Figure 1Study flow chart. Both the intervention room (nanosilver/DCOIT-containing surfaces, NCS) and the control room (C) were used in daily routine emergency patient care, whereas samples from four objects and surfaces were collected daily at four fixed times during the working day for a total trial duration of 90 days.
The study was conducted at the interdisciplinary emergency unit of a German university medical centre (level-I hospital). Within the emergency unit, two identically equipped treatment rooms were selected for study conduction to minimize construction-dependent variations (room size, light conditions, equipment). Moreover, the treatment rooms were comparable with regard to frequency of occupancy, occupancy time and number of treated patients per day. Since only trauma patients and other patients assigned to surgical care were treated in the selected rooms, microbial load bias due to highly variable patient cases was minimized.
Pre-study observational and field-testing
For selection of the surfaces to be examined, field-testing of the microbial load of all objects and surfaces within the selected treatment rooms was conducted to identify highly contaminated surface areas. For this purpose, agar–contact plate testing for plane surfaces and swab testing for curved or small objects was performed. Sample collection was conducted every 2 h from 06:00 to 22:00 for seven consecutive days. Therefore, 63 samples were gathered from every test object and surface.
Evaluation of the field-testing results showed that microbial load and pathogen spectrum of most of the tested surfaces were comparable, so that four frequently used surfaces (surface of working desk, personal computer keyboard, countertop, and drawer of the bandage trolley) were selected for the main investigation.
Moreover, four time-points during daytime of highest occupancy of the emergency room were chosen for the final investigation, since there were only marginal daytime-dependent differences in the field-testing results. As a result of the field-testing, a standard operating protocol for sample collection was prepared including standardized application of pressure with the contact plates and swabs (see ‘Sampling and microbiological analysis of samples’).
Surface coating method and surface disinfection
At the beginning of the trial period, one of the selected rooms was treated with an antimicrobial surface coating whereas the other room was coated with a control coating without the antimicrobial agents.

-.-.-

About this exercise: Retype everything in the emergency-unit study text from "Evaluation of the" down to "analysis of samples’).", word for word. Rely only on the emergency-unit study text.

Supplied information:
-.-.-

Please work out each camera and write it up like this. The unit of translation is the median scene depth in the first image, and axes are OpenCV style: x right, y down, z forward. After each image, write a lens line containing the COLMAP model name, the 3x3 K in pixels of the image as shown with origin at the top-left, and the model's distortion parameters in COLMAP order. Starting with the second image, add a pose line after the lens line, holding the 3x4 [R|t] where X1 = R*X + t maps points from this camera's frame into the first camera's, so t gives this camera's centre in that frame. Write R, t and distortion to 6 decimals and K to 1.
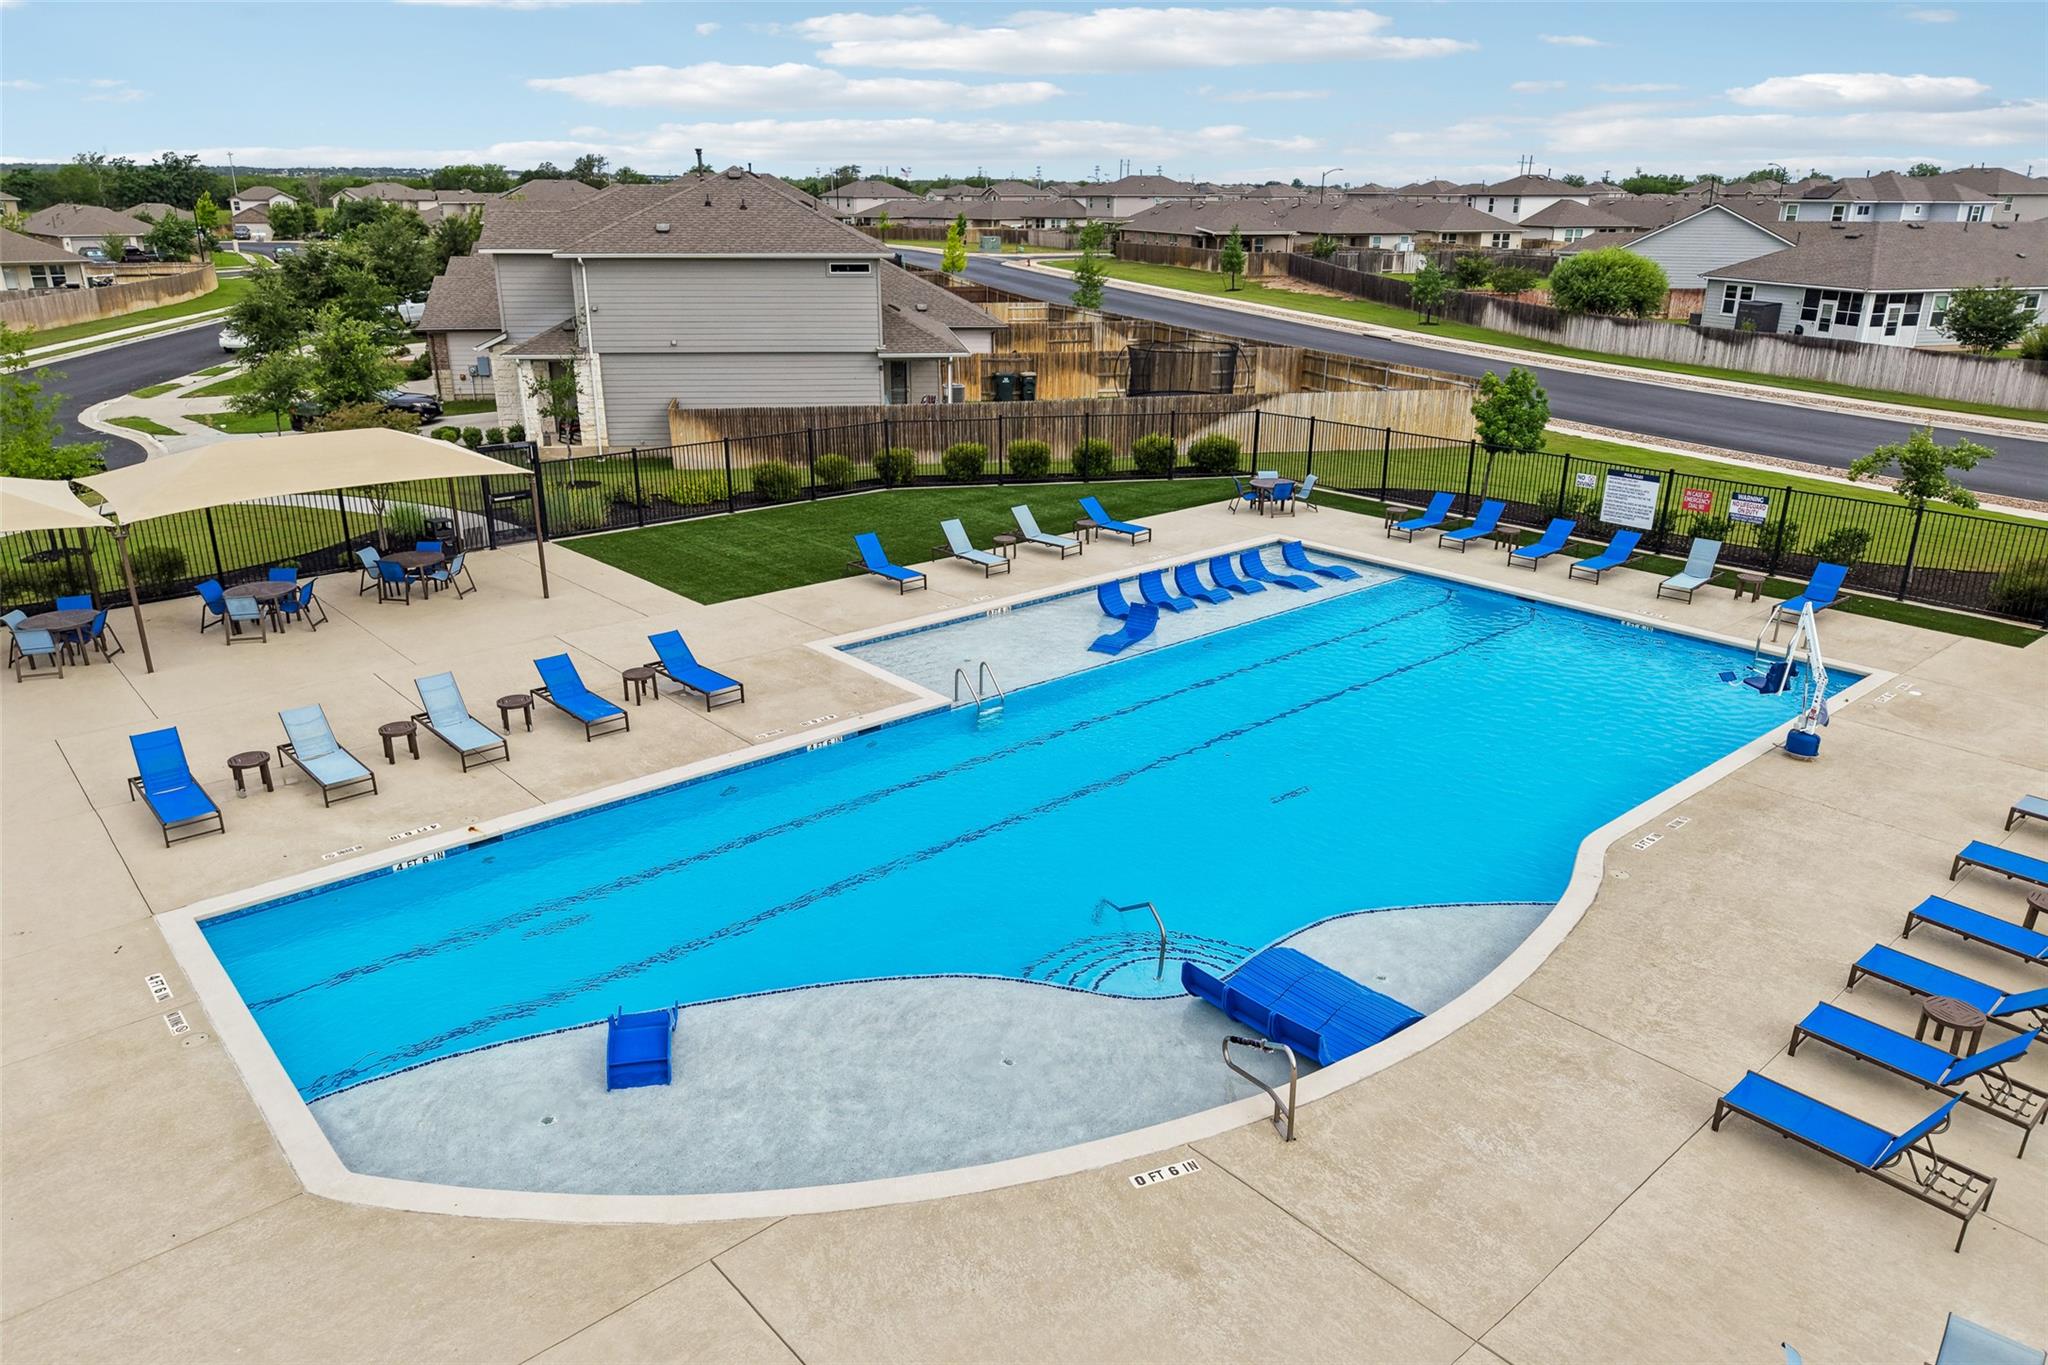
lens RADIAL K [[1376.1, 0, 1029.1], [0, 1376.1, 682.6], [0, 0, 1]] dist [0.022171, -0.025961]
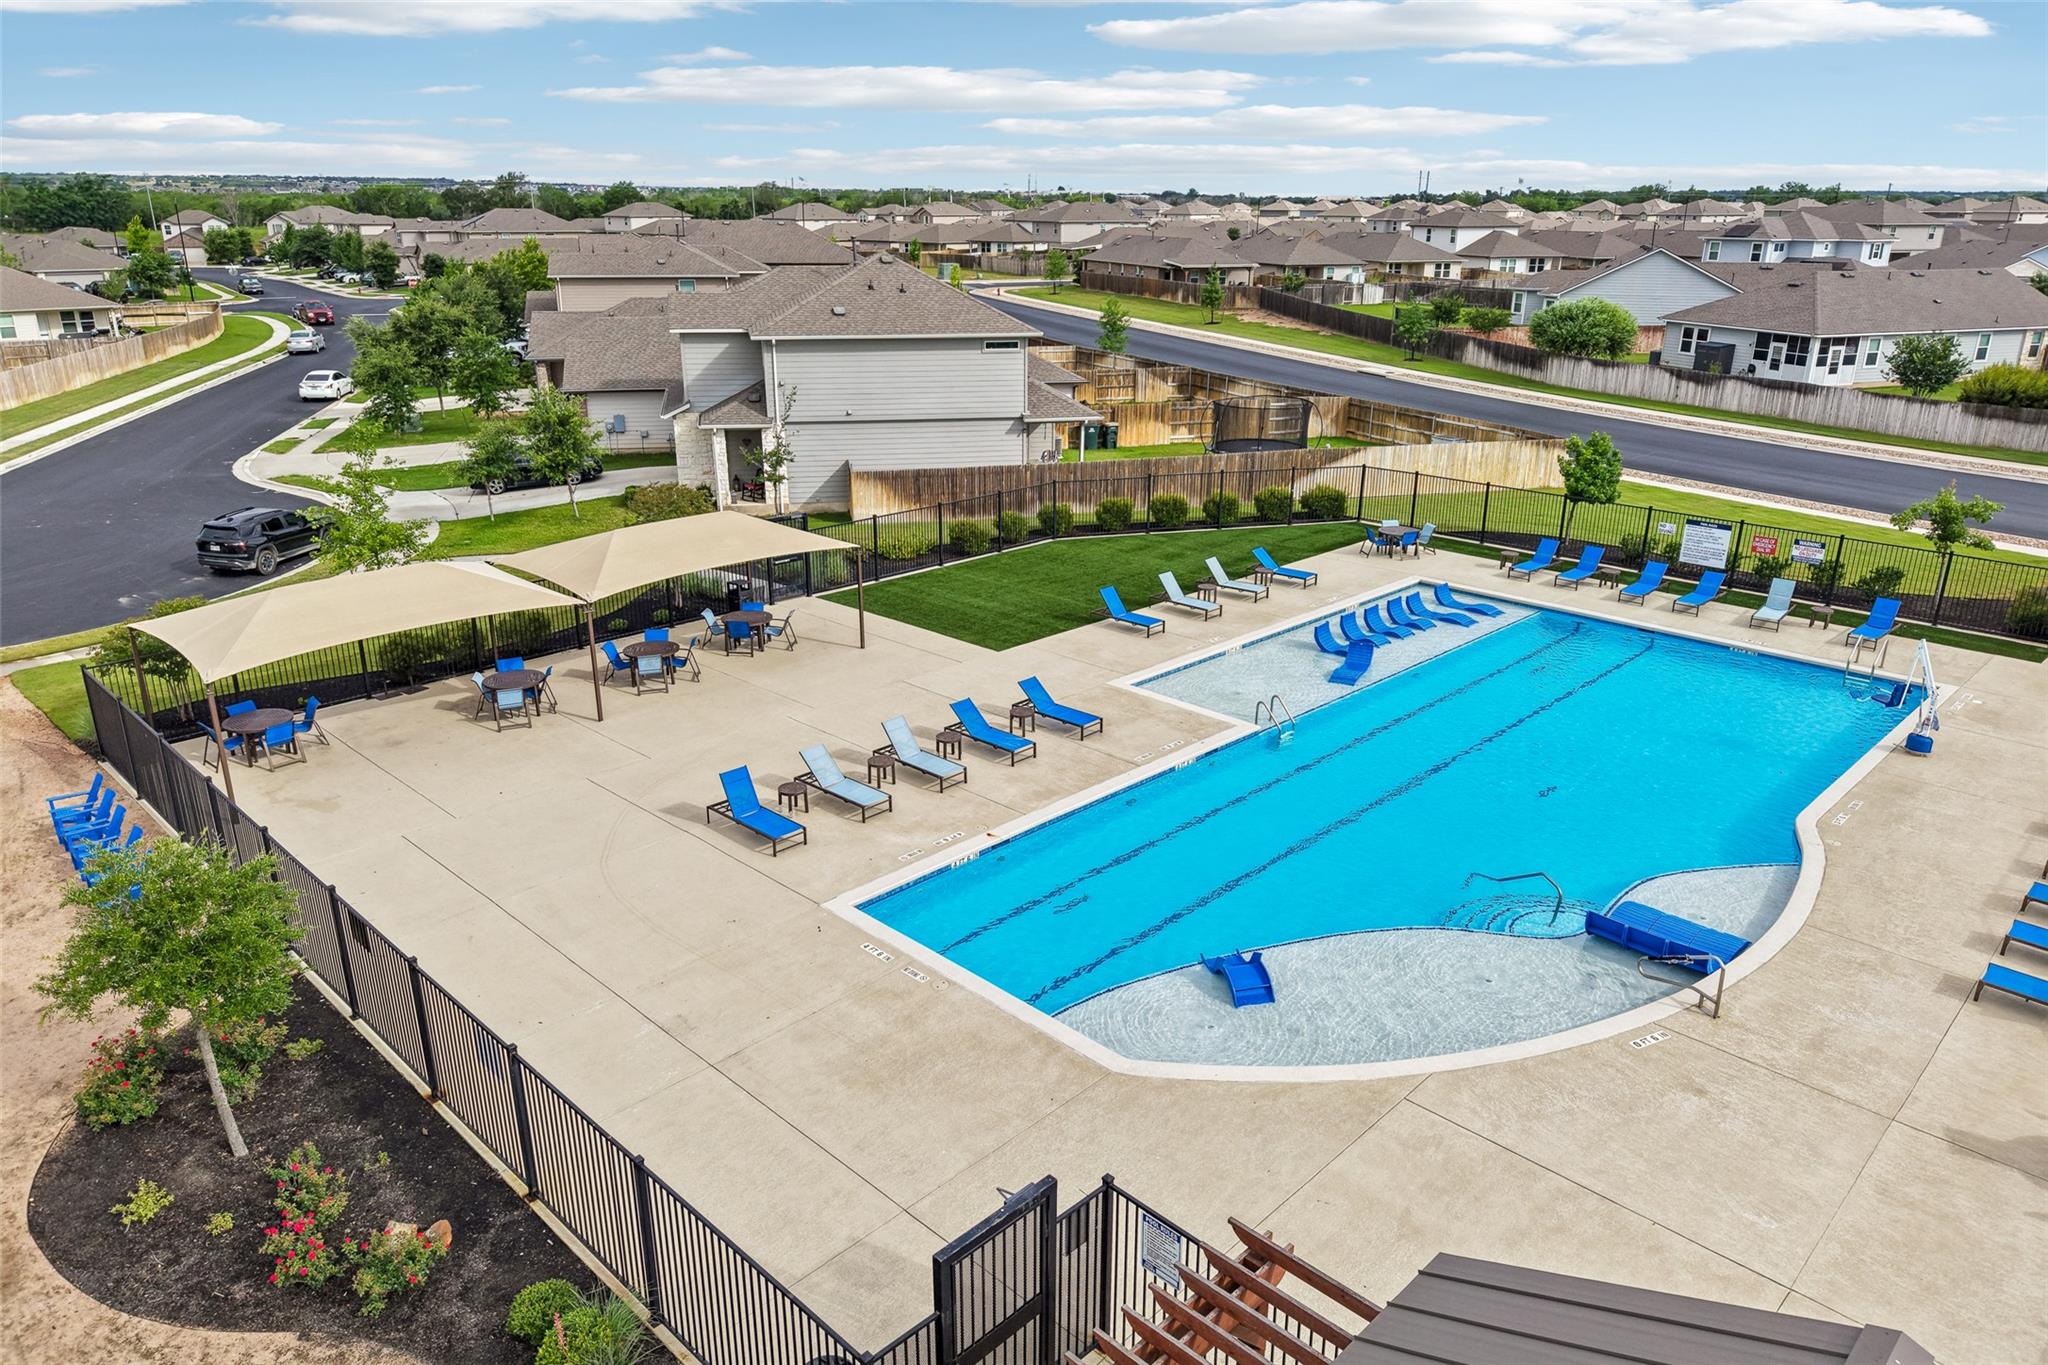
lens RADIAL K [[1376.1, 0, 1021.5], [0, 1376.1, 676.6], [0, 0, 1]] dist [0.022171, -0.025961]
pose [[0.997552, -0.024009, 0.065679, -0.241897], [0.024536, 0.999673, -0.007242, -0.019928], [-0.065484, 0.008836, 0.997815, -0.174446]]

-.-.-

Exercise output:
Evaluation of the field-testing results showed that microbial load and pathogen spectrum of most of the tested surfaces were comparable, so that four frequently used surfaces (surface of working desk, personal computer keyboard, countertop, and drawer of the bandage trolley) were selected for the main investigation.
Moreover, four time-points during daytime of highest occupancy of the emergency room were chosen for the final investigation, since there were only marginal daytime-dependent differences in the field-testing results. As a result of the field-testing, a standard operating protocol for sample collection was prepared including standardized application of pressure with the contact plates and swabs (see ‘Sampling and microbiological analysis of samples’).